Task material
# # # # # # #

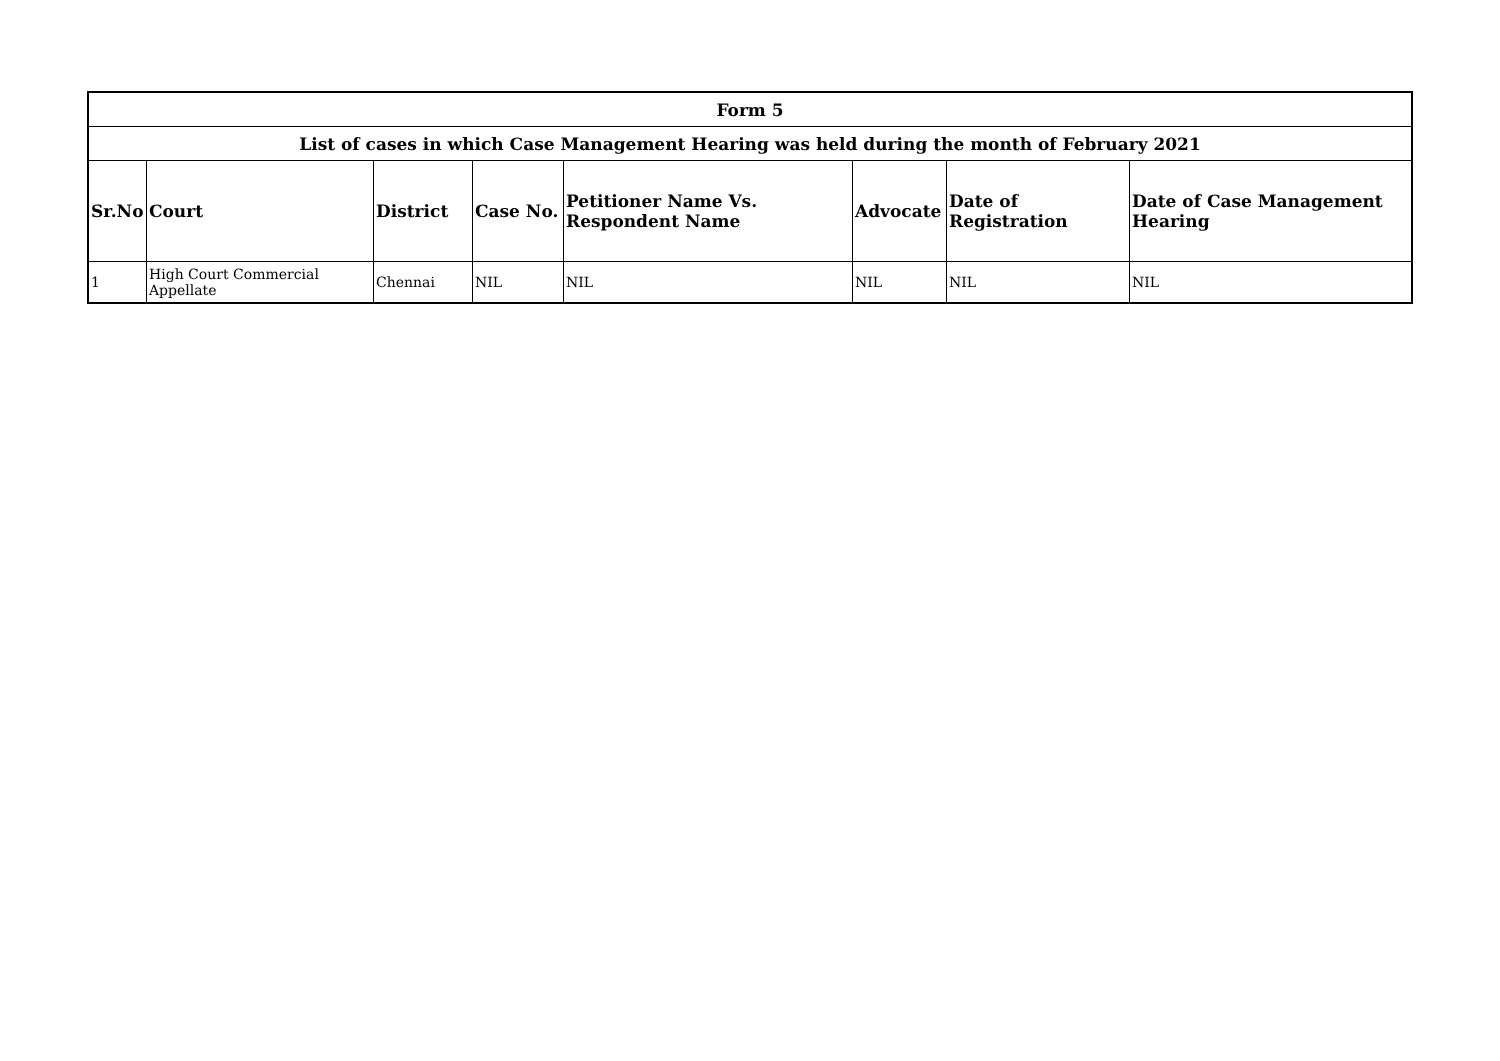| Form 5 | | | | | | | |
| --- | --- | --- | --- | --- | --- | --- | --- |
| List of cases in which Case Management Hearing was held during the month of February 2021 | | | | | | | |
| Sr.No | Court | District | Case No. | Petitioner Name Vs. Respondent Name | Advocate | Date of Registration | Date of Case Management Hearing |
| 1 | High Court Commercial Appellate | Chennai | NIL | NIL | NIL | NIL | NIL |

# # # # # # #

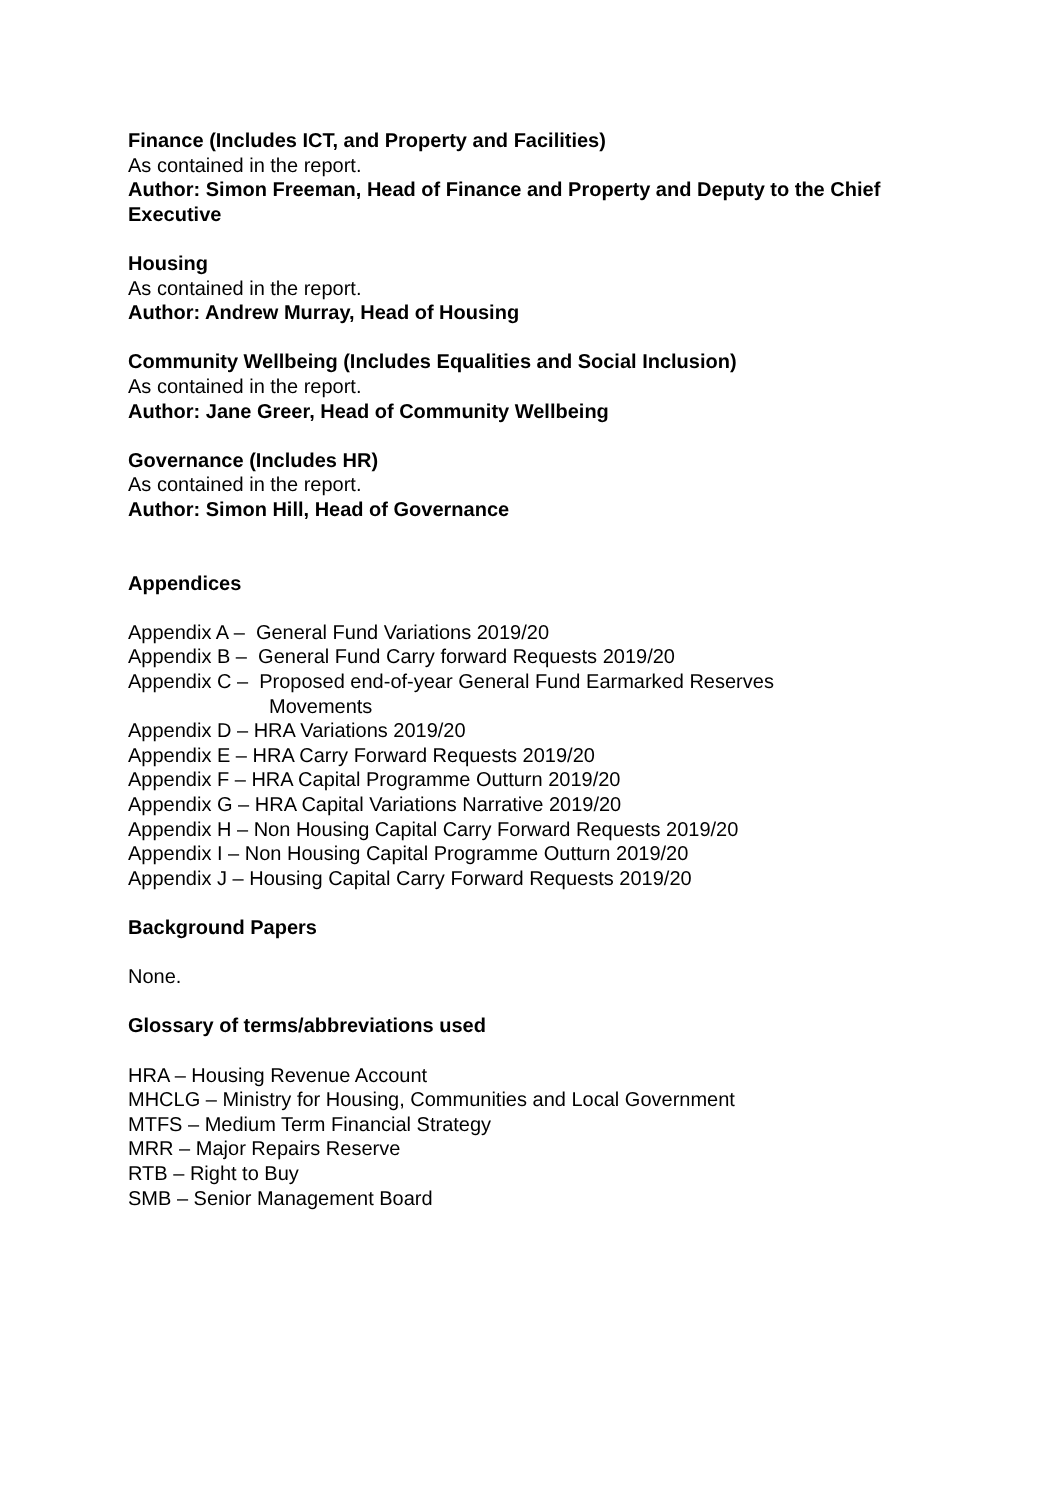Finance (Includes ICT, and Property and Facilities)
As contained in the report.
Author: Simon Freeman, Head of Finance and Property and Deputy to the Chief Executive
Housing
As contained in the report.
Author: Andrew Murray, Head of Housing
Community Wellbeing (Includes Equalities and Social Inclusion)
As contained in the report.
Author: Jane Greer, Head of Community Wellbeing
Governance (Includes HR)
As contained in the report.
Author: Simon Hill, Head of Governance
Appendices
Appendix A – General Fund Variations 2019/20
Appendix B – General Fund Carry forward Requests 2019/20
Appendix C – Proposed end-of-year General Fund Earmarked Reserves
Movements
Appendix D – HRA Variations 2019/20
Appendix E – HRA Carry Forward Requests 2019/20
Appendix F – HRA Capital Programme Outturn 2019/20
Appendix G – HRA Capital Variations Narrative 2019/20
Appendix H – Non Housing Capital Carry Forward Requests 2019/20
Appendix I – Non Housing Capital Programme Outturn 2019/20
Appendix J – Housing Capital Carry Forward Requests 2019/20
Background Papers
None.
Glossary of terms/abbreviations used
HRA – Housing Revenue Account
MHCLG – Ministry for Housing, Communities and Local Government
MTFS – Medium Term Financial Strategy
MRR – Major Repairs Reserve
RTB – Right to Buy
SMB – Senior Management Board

# # # # # # #

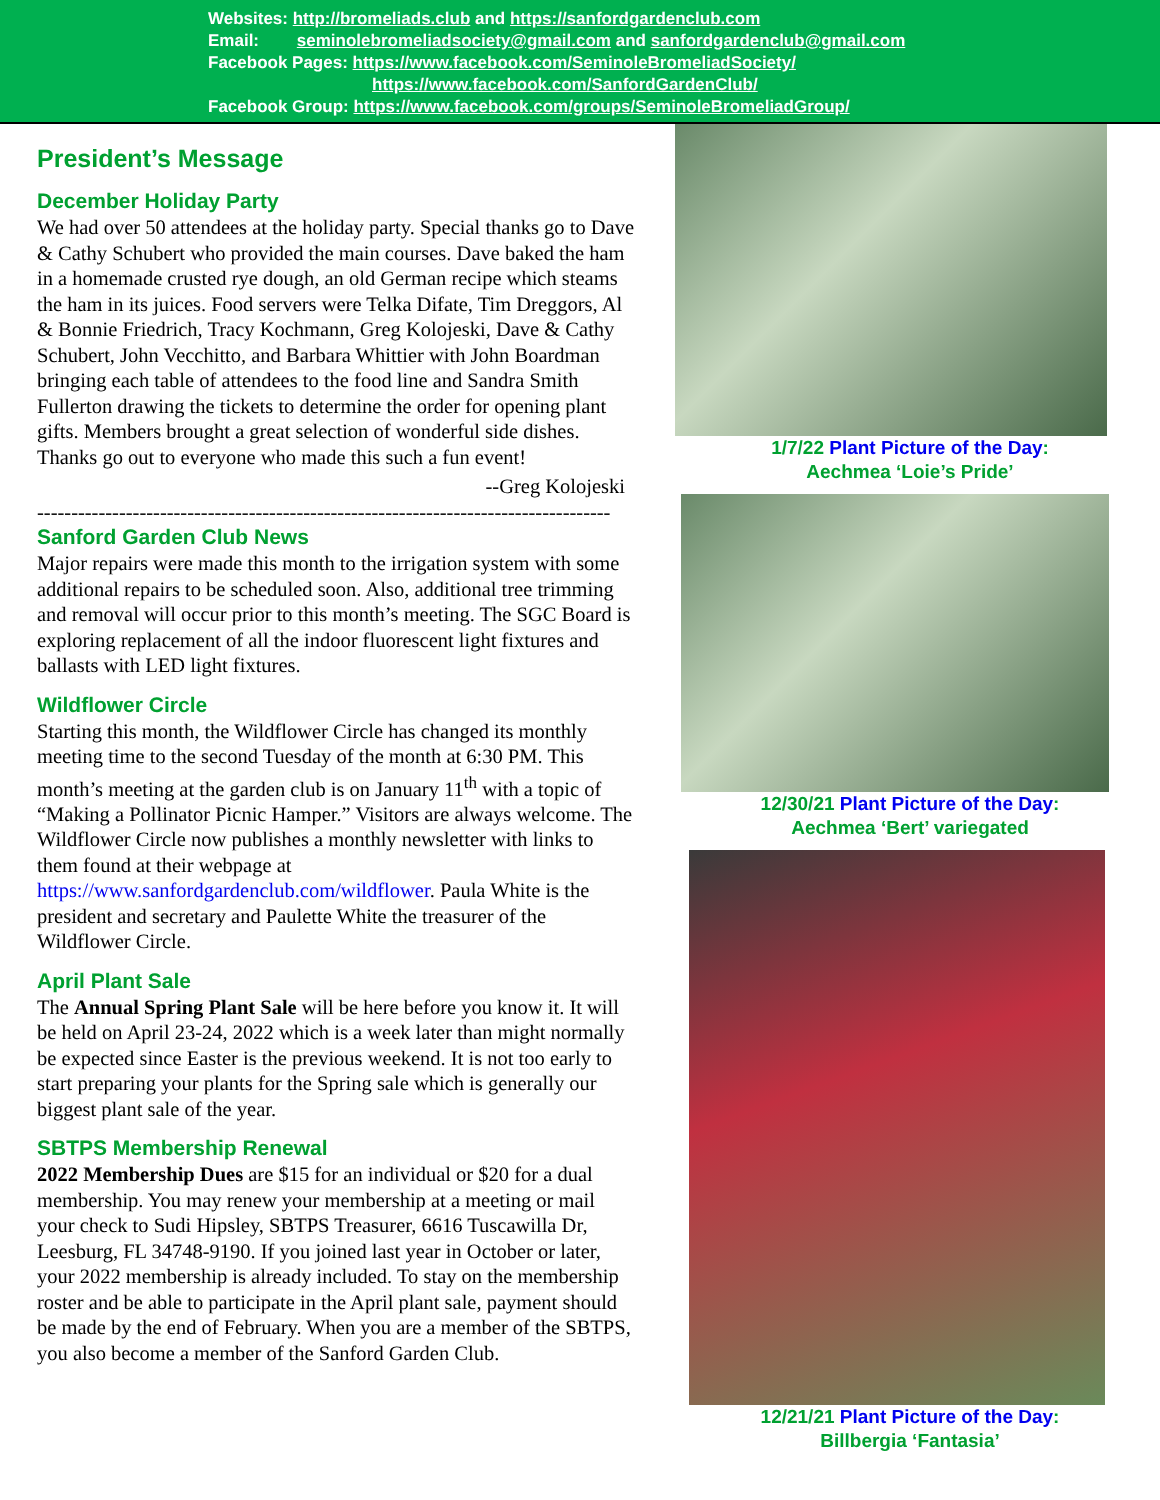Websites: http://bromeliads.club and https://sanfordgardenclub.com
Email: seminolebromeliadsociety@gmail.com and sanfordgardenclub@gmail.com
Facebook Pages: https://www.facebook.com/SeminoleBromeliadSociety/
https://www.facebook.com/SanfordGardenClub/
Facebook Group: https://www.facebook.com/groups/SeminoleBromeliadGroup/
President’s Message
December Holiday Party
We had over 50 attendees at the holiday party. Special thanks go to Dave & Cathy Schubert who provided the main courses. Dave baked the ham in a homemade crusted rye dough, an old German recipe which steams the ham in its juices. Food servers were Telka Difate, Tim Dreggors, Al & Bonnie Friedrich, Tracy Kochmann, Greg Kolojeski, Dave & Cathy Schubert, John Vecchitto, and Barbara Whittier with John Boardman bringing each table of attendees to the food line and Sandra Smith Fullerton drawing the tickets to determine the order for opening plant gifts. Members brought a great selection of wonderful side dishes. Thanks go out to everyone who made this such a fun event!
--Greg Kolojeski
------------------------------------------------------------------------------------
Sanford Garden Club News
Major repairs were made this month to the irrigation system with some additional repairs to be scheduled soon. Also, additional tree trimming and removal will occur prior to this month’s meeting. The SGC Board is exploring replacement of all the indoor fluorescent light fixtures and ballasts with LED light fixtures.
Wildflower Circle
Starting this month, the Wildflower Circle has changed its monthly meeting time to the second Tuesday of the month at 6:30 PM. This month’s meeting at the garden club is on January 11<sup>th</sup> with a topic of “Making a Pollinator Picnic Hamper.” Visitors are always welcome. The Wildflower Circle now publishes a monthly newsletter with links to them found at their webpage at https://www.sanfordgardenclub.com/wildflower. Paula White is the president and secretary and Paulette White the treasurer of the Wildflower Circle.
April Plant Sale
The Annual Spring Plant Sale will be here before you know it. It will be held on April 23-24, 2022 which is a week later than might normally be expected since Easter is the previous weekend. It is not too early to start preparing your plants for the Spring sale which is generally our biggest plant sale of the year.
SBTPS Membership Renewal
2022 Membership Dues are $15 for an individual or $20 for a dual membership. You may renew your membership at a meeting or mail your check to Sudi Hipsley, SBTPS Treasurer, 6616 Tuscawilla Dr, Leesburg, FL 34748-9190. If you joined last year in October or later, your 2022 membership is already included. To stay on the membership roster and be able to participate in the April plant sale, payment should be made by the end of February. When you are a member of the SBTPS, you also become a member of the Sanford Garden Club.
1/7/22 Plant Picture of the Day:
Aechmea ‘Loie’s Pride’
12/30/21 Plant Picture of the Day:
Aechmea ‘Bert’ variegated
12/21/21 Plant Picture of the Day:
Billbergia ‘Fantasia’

# # # # # # #

The task
Your answer should consist of the count of lines in the listing that hold the word "Wellbeing", with nothing else.

Your solution
2